Bal d’afrique changed it all for me. I remember like it was yesterday, I was strolling through the streets of Paris and to my delight, there is some kind of fragrant store on every street corner. I think I started on Boulevard Haussman, spending a whole morning and part of an afternoon in Galleries Lafayette and Le Printemps (mind blowing experience) . Wandering, on a fragrant journey with no expectations or final destination, my nose had finally made it to the Mecca of perfume. I sniffed every Guerlain, Kurdjian, Nasomatto, Chanel Exclusif and everything else within arm’s reach. Unbeknownst to me, Colette would be my final destination. Grace to their crappy customer service, I had ample, uninterrupted time to give the more than hyped houses of Le Labo and Comme des Garcons a shot. Nothing. They all fell flat, maybe, it was my worn down nose, my beat energy or my running-thin patience. Then, a glimmer of hope, a slither of heaven and ray of sunlight beckoned me and it came in the form of Byredo’s Bal d’Afrique.
My eyes lit up and my mouth watered as I stood in the middle of Colette. I may have had the biggest smile on earth, could this be love?
Bal d’afrique is vetiver based, but one would never know that at the start. I get the brightest citrus; bergamot and lemon mixed with a sweet and slightly creamy marigold. It’s slightly white floral-citrusy-musky for the first hour or so. Take it from someone who does not like white florals, even at the start, which is its most feminine, Bal d’afrique is still quite unisex.
One must appreciate musk and vetiver to appreciate Bal d’Afrique. The musk is there, offering a fuzzy base for the first couple of hours. Then enter the vetiver; woody, slightly green and full of life.
The final stage is a whisper of cedarwood at the 5-6 hour mark. My only gripe, why couldn’t this be as pungent as Pulp? Ok, pungent may not be the right word, but Bal d’afrique could benefit from a wee bit more sillage and strength. Not that I care for Pulp as a scent to begin with, but the amplification of its relatively “fresh” notes are something to marvel at.
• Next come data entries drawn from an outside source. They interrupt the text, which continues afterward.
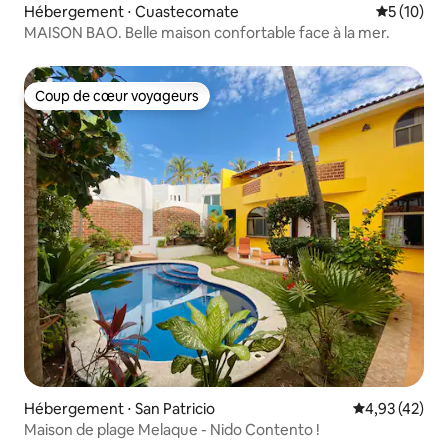
Hébergement ⋅ Cuastecomate
Évaluation
5 (10)
MAISON BAO. Belle maison confortable face à la mer.
Coup de cœur voyageurs
Coup de cœur voyageurs
Hébergement ⋅ San Patricio
Évaluation mo
4,93 (42)
Maison de plage Melaque - Nido Contento !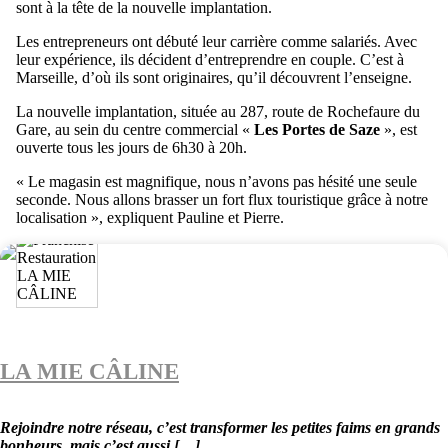
sont à la tête de la nouvelle implantation.
Les entrepreneurs ont débuté leur carrière comme salariés. Avec
leur expérience, ils décident d’entreprendre en couple. C’est à
Marseille, d’où ils sont originaires, qu’il découvrent l’enseigne.
La nouvelle implantation, située au 287, route de Rochefaure du
Gare, au sein du centre commercial «
Les Portes de Saze
», est
ouverte tous les jours de 6h30 à 20h.
« Le magasin est magnifique, nous n’avons pas hésité une seule
seconde. Nous allons brasser un fort flux touristique grâce à notre
localisation », expliquent Pauline et Pierre.
LA MIE CÂLINE
Rejoindre notre réseau, c’est transformer les petites faims en grands
bonheurs, mais c’est aussi […]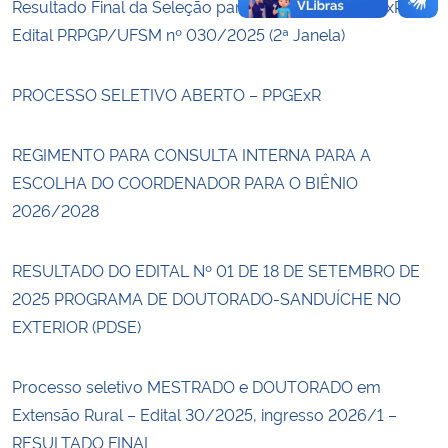
Resultado Final da Seleção para Ingresso no PPGExR –
Edital PRPGP/UFSM nº 030/2025 (2ª Janela)
PROCESSO SELETIVO ABERTO – PPGExR
REGIMENTO PARA CONSULTA INTERNA PARA A
ESCOLHA DO COORDENADOR PARA O BIÊNIO
2026/2028
RESULTADO DO EDITAL Nº 01 DE 18 DE SETEMBRO DE
2025 PROGRAMA DE DOUTORADO-SANDUÍCHE NO
EXTERIOR (PDSE)
Processo seletivo MESTRADO e DOUTORADO em
Extensão Rural – Edital 30/2025, ingresso 2026/1 –
RESULTADO FINAL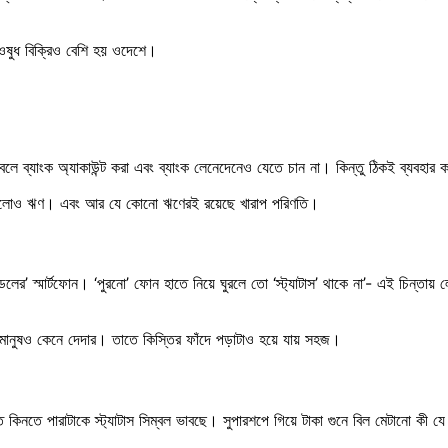
ক ওষুধ বিক্রিও বেশি হয় ওদেশে।
 ব্যাংক অ্যাকাউন্ট করা এবং ব্যাংক লেনেদেনেও যেতে চান না। কিন্তু ঠিকই ব্যবহার কর
গুলোও ঋণ। এবং আর যে কোনো ঋণেরই রয়েছে খারাপ পরিণতি।
েলের’ স্মার্টফোন। ‘পুরনো’ ফোন হাতে নিয়ে ঘুরলে তো ‘স্ট্যাটাস’ থাকে না’- এই চিন্তা
মানুষও কেনে দেদার। তাতে কিস্তির ফাঁদে পড়াটাও হয়ে যায় সহজ।
ে পারাটাকে স্ট্যাটাস সিম্বল ভাবছে। সুপারশপে গিয়ে টাকা গুনে বিল মেটানো কী যে লজ্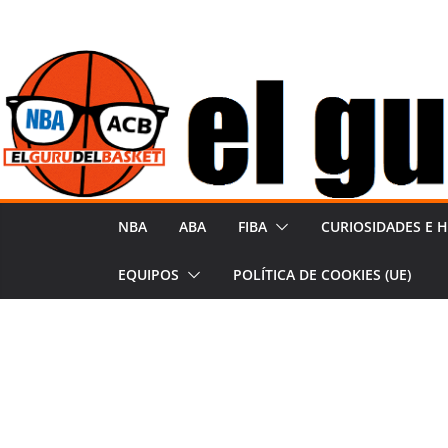
Saltar
al
contenido
NBA
ABA
FIBA
CURIOSIDADES E H
EQUIPOS
POLÍTICA DE COOKIES (UE)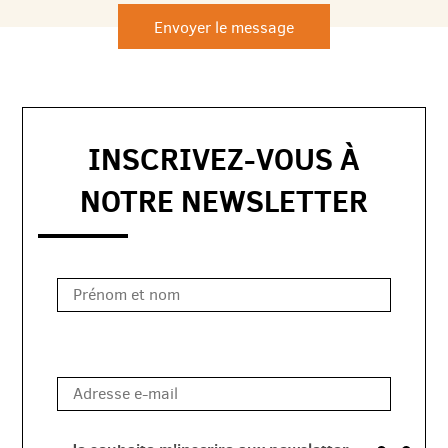
INSCRIVEZ-VOUS À
NOTRE NEWSLETTER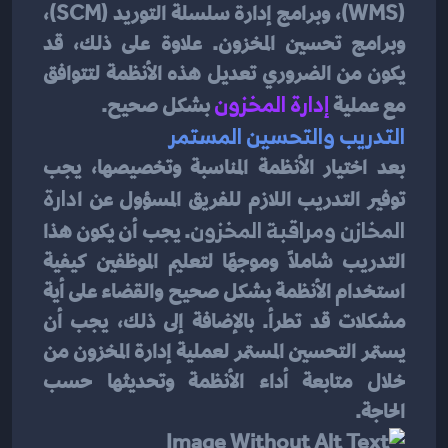
(WMS)، وبرامج إدارة سلسلة التوريد (SCM)، 
وبرامج تحسين المخزون. علاوة على ذلك، قد 
يكون من الضروري تعديل هذه الأنظمة لتتوافق 
مع عملية 
إدارة المخزون
 بشكل صحيح.
التدريب والتحسين المستمر
بعد اختيار الأنظمة المناسبة وتخصيصها، يجب 
توفير التدريب اللازم للفريق المسؤول عن ا
دارة 
المخازن ومراقبة المخزون
. يجب أن يكون هذا 
التدريب شاملًا وموجهًا لتعليم الموظفين كيفية 
استخدام الأنظمة بشكل صحيح والقضاء على أية 
مشكلات قد تطرأ. بالإضافة إلى ذلك، يجب أن 
يستمر التحسين المستمر لعملية إدارة المخزون من 
خلال متابعة أداء الأنظمة وتحديثها حسب 
الحاجة.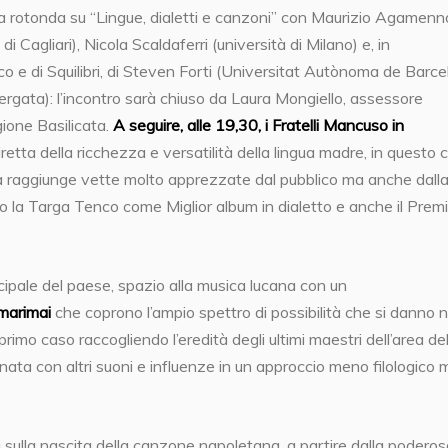
la rotonda su “Lingue, dialetti e canzoni” con Maurizio Agamen
i Cagliari), Nicola Scaldaferri (università di Milano) e, in
 e di Squilibri, di Steven Forti (Universitat Autònoma de Barce
rgata): l’incontro sarà chiuso da Laura Mongiello, assessore
egione Basilicata.
A seguire, alle 19,30, i Fratelli Mancuso in
retta della
ricchezza e versatilità della lingua madre, in questo c
utera raggiunge vette molto apprezzate dal pubblico ma anche dall
into la Targa Tenco come Miglior album in dialetto e anche il Prem
cipale del paese, spazio alla musica lucana con un
Amarimai
che coprono l’ampio spettro di possibilità che si danno n
primo caso raccogliendo l’eredità degli ultimi maestri dell’area de
ata con altri suoni e influenze in un approccio meno filologico 
.
a sulla nascita della canzone napoletana, a partire dalla podero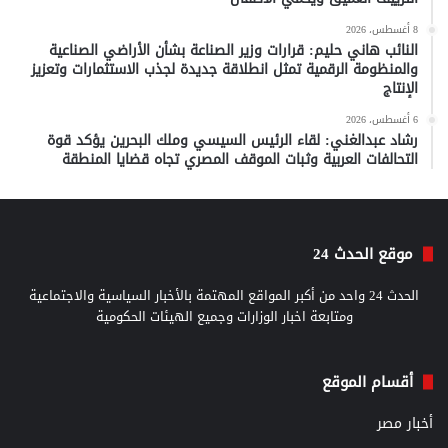
8 أغسطس، 2026
النائب هاني حليم: قرارات وزير الصناعة بشأن الأراضي الصناعية
والمنظومة الرقمية تمثل انطلاقة جديدة لجذب الاستثمارات وتعزيز
الإنتاج
6 أغسطس، 2026
رشاد عبدالغني: لقاء الرئيس السيسي وملك البحرين يؤكد قوة
التحالفات العربية وثبات الموقف المصري تجاه قضايا المنطقة
موقع الحدث 24
الحدث 24 واحد من أكبر المواقع المهتمة بالأخبار السياسية والاجتماعية
ومتابعة اخبار الوزارات وجميع الهيئات الحكومية
أقسام الموقع
أخبار مصر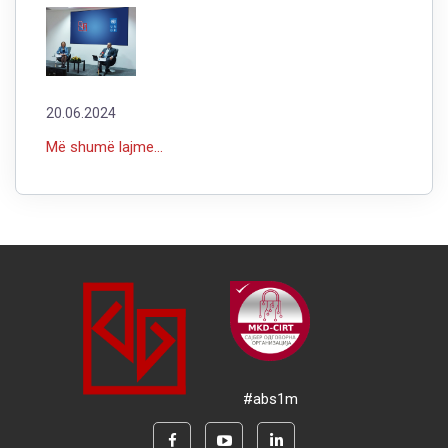
20.06.2024
Më shumë lajme...
#abs1m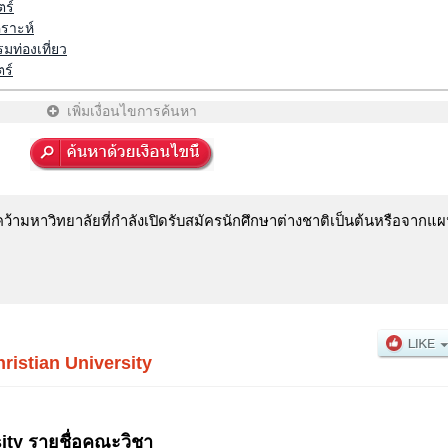
ร์
ราะห์
มท่องเที่ยว
ร์
เพิ่มเงื่อนไขการค้นหา
ามหาวิทยาลัยที่กำลังเปิดรับสมัครนักศึกษาต่างชาติเป็นต้นหรือจากแผน
ristian University
ity รายชื่อคณะวิชา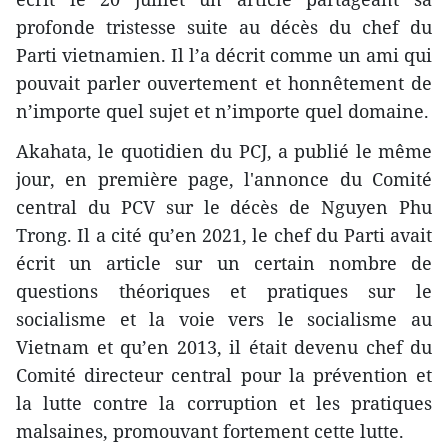
profonde tristesse suite au décès du chef du
Parti vietnamien. Il l’a décrit comme un ami qui
pouvait parler ouvertement et honnêtement de
n’importe quel sujet et n’importe quel domaine.
Akahata, le quotidien du PCJ, a publié le même
jour, en première page, l'annonce du Comité
central du PCV sur le décès de Nguyen Phu
Trong. Il a cité qu’en 2021, le chef du Parti avait
écrit un article sur un certain nombre de
questions théoriques et pratiques sur le
socialisme et la voie vers le socialisme au
Vietnam et qu’en 2013, il était devenu chef du
Comité directeur central pour la prévention et
la lutte contre la corruption et les pratiques
malsaines, promouvant fortement cette lutte.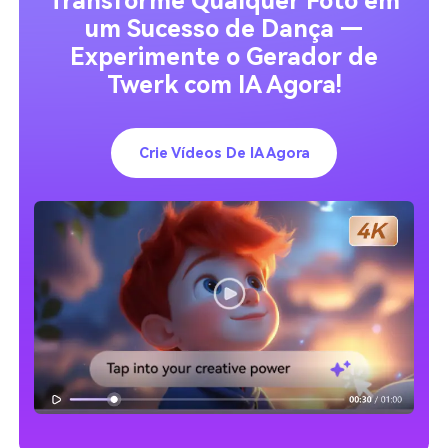
Transforme Qualquer Foto em
um Sucesso de Dança —
Experimente o Gerador de
Twerk com IA Agora!
Crie Vídeos De IA Agora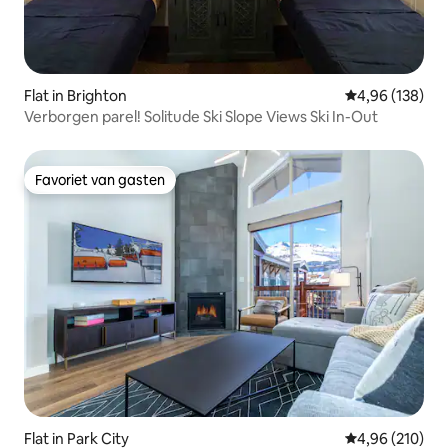
Flat in Brighton
Gemiddelde beo
4,96 (138)
Verborgen parel! Solitude Ski Slope Views Ski In-Out
Favoriet van gasten
Favoriet van gasten
Flat in Park City
Gemiddelde beo
4,96 (210)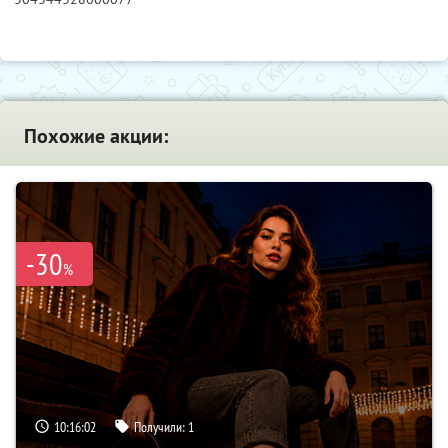
Похожие акции:
-30
%
10:16:01
Получили:
1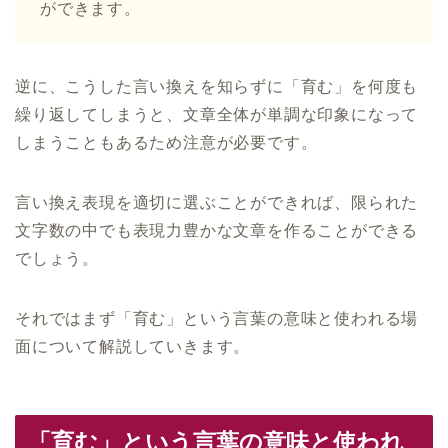
ができます。
逆に、こうした言い換えを知らずに「育む」を何度も
繰り返してしまうと、文章全体が単調な印象になって
しまうこともあるため注意が必要です。
言い換え表現を適切に選ぶことができれば、限られた
文字数の中でも表現力豊かな文章を作ることができる
でしょう。
それではまず「育む」という言葉の意味と使われる場
面について解説していきます。
「育む」という言葉の意味と使われ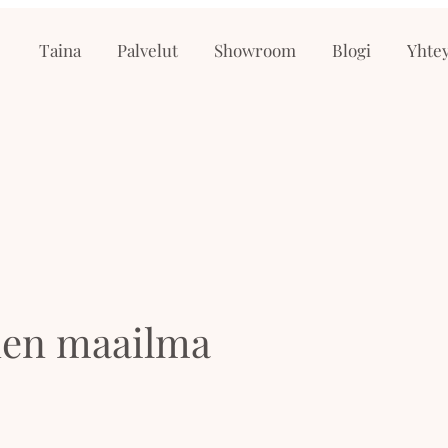
Taina
Palvelut
Showroom
Blogi
Yhtey
inen maailma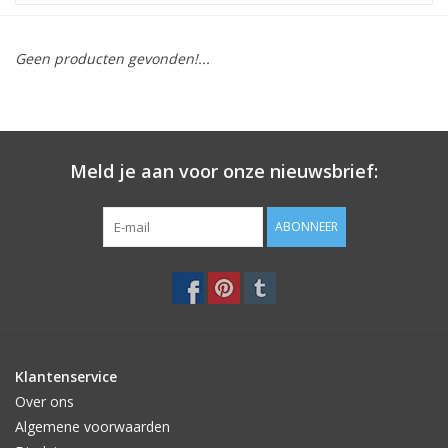
STATIONARY
Geen producten gevonden!...
OUTDOOR
SALE
Meld je aan voor onze nieuwsbrief:
KAMERS
ABONNEER
ALGEMEEN
Merken
Klantenservice
Over ons
Algemene voorwaarden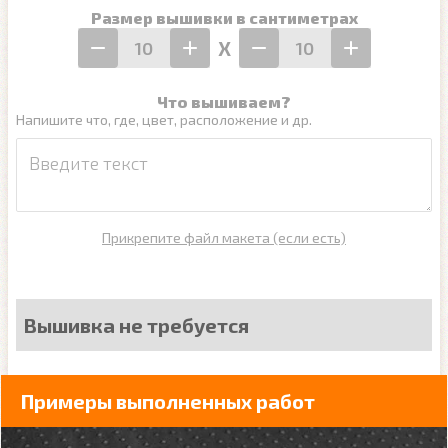
Размер вышивки в сантиметрах
Х
Что вышиваем?
Напишите что, где, цвет, расположение и др.
Прикрепите файл макета (если есть)
Вышивка не требуется
Примеры выполненных работ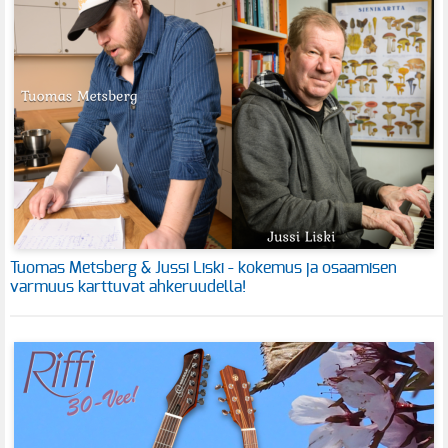
Tuomas Metsberg & Jussi Liski - kokemus ja osaamisen
varmuus karttuvat ahkeruudella!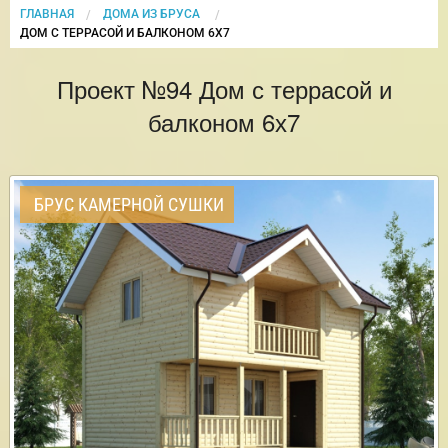
ГЛАВНАЯ
ДОМА ИЗ БРУСА
CURRENT:
ДОМ С ТЕРРАСОЙ И БАЛКОНОМ 6Х7
Проект №94 Дом с террасой и
балконом 6х7
БРУС КАМЕРНОЙ СУШКИ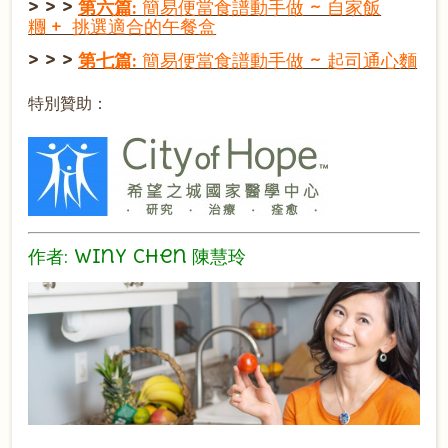
> > >
第六篇:
簡易便當食譜動手做 ~ 自家飯
糰 + 挑選適合的午餐盒
> > >
第七篇:
簡易便當食譜動手做 ~ 起司通心麵
特別贊助：
作者: Winy Chen 陳慧玲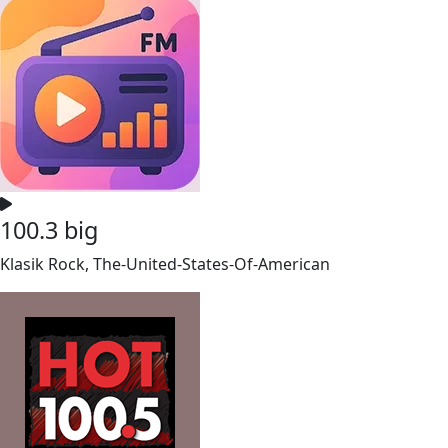
100.3 big
Klasik Rock, The-United-States-Of-American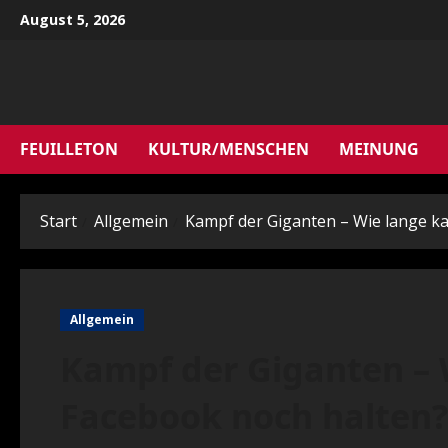
Zum
August 5, 2026
Inhalt
springen
FEUILLETON
KULTUR/MENSCHEN
MEINUNG
Start
Allgemein
Kampf der Giganten – Wie lange ka
Allgemein
Kampf der Giganten – 
Facebook noch halten?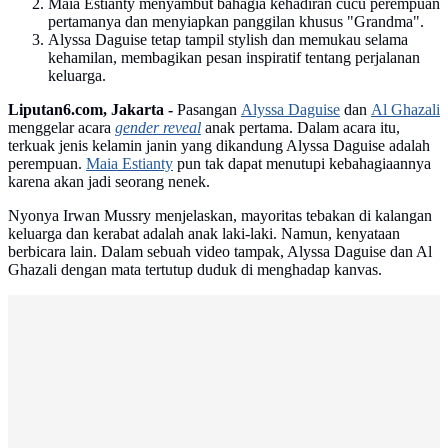
Maia Estianty menyambut bahagia kehadiran cucu perempuan
pertamanya dan menyiapkan panggilan khusus "Grandma".
Alyssa Daguise tetap tampil stylish dan memukau selama
kehamilan, membagikan pesan inspiratif tentang perjalanan
keluarga.
Liputan6.com, Jakarta -
Pasangan
Alyssa Daguise
dan
Al Ghazali
menggelar acara
gender reveal
anak pertama. Dalam acara itu,
terkuak jenis kelamin janin yang dikandung Alyssa Daguise adalah
perempuan.
Maia Estianty
pun tak dapat menutupi kebahagiaannya
karena akan jadi seorang nenek.
Nyonya Irwan Mussry menjelaskan, mayoritas tebakan di kalangan
keluarga dan kerabat adalah anak laki-laki. Namun, kenyataan
berbicara lain. Dalam sebuah video tampak, Alyssa Daguise dan Al
Ghazali dengan mata tertutup duduk di menghadap kanvas.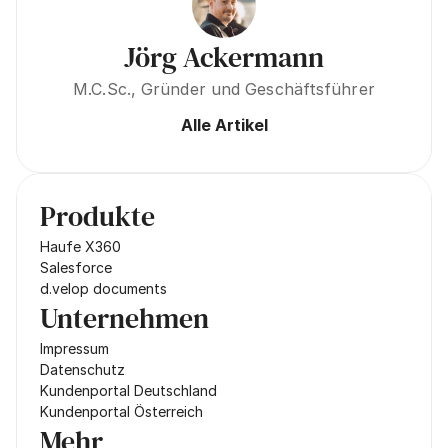
Jörg Ackermann
M.C.Sc., Gründer und Geschäftsführer
Alle Artikel
Produkte
Haufe X360
Salesforce
d.velop documents
Unternehmen
Impressum
Datenschutz
Kundenportal Deutschland
Kundenportal Österreich
Mehr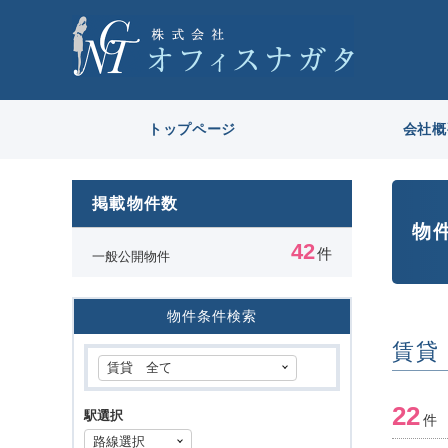
トップページ
会社概
掲載物件数
物
42
件
一般公開物件
物件条件検索
賃貸
22
駅選択
件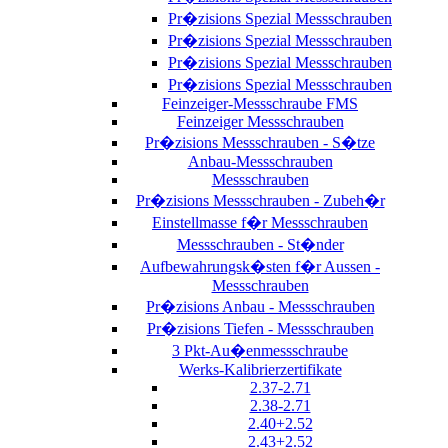
Pr�zisions Spezial Messschrauben
Pr�zisions Spezial Messschrauben
Pr�zisions Spezial Messschrauben
Pr�zisions Spezial Messschrauben
Feinzeiger-Messschraube FMS
Feinzeiger Messschrauben
Pr�zisions Messschrauben - S�tze
Anbau-Messschrauben
Messschrauben
Pr�zisions Messschrauben - Zubeh�r
Einstellmasse f�r Messschrauben
Messschrauben - St�nder
Aufbewahrungsk�sten f�r Aussen -
Messschrauben
Pr�zisions Anbau - Messschrauben
Pr�zisions Tiefen - Messschrauben
3 Pkt-Au�enmessschraube
Werks-Kalibrierzertifikate
2.37-2.71
2.38-2.71
2.40+2.52
2.43+2.52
Maybe it’s all coincidence to discover a fragrance so majestic in the same city that inspired its creation, but I like to think its fate. That was almost four years ago and Bal d’Afrique still stands as my personal favorite. Maybe it’s my affliction for Paris or sentiment, but one thing is true, Bal d’Afrique smells heavenly. Bal d’Afrique is my comfort scent of a distant past, my number 1 smell on earth and my fragrance journey could have ended there, but it was only the beginning.